### TASK ITEM
Locate every line in the records below that contains the word "أسعار", and copy each one.

### THE DATA
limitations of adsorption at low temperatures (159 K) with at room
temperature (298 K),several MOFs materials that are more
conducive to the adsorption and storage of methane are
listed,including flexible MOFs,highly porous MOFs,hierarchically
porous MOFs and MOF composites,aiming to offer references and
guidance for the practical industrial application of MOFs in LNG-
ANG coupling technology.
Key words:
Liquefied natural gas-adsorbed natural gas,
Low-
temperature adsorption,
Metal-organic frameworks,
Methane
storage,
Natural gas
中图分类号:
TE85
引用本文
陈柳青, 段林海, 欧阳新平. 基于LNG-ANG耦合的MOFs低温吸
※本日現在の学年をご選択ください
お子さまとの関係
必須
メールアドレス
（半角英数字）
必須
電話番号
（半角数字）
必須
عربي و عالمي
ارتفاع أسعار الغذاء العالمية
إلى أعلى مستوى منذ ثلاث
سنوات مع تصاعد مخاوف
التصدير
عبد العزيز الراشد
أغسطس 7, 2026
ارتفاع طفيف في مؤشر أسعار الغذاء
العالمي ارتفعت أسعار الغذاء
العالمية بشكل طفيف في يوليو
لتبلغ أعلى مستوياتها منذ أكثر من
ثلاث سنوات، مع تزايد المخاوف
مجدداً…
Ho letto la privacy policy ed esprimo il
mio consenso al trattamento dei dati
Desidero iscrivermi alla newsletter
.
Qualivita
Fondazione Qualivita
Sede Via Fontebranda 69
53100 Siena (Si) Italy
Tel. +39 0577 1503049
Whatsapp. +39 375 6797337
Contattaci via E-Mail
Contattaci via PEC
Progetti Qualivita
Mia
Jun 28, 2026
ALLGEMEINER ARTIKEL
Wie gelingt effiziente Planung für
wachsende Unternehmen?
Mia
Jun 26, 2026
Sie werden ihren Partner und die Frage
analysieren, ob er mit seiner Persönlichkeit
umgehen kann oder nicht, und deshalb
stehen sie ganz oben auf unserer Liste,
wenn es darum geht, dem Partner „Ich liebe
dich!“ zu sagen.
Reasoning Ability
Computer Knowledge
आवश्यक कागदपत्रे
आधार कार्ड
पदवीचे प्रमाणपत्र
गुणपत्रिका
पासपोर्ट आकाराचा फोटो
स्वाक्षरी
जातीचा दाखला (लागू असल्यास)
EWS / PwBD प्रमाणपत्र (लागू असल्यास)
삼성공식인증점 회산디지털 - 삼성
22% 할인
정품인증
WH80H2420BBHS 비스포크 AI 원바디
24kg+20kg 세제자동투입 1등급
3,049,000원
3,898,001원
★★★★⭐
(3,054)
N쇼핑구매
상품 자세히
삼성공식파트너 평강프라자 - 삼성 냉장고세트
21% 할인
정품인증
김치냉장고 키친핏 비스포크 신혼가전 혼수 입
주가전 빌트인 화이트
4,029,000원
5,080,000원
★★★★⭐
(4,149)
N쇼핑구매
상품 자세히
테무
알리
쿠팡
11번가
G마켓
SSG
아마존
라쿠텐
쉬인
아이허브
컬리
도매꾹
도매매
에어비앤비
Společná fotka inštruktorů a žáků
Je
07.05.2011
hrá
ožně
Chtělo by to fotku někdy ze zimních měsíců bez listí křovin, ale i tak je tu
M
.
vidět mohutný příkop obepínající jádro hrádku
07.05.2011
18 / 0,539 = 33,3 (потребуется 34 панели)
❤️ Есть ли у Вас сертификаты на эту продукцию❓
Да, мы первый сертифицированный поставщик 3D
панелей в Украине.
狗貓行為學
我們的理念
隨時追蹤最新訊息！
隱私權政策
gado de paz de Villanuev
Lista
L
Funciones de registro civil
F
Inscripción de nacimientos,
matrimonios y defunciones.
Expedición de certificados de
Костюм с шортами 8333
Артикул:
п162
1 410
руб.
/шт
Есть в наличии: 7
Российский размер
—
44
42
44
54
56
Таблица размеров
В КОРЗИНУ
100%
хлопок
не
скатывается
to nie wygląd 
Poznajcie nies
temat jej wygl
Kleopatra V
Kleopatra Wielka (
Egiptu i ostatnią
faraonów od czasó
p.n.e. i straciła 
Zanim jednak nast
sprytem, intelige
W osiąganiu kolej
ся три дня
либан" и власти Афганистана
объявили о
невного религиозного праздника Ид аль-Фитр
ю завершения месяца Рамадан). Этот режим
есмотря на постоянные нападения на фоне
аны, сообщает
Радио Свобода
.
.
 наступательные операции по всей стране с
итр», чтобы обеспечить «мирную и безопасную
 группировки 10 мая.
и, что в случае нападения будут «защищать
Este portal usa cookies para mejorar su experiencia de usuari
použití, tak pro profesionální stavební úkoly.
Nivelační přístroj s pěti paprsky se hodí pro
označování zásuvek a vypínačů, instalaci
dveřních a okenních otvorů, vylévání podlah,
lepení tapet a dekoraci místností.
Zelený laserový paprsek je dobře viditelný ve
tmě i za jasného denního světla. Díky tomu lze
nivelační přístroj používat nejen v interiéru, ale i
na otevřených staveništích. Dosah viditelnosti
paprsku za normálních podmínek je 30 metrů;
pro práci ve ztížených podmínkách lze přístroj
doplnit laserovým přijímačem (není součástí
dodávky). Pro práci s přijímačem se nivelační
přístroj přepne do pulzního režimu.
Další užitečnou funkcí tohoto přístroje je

### SOLUTION FOR THIS EXERCISE
ارتفاع أسعار الغذاء العالمية
ارتفاع طفيف في مؤشر أسعار الغذاء
العالمي ارتفعت أسعار الغذاء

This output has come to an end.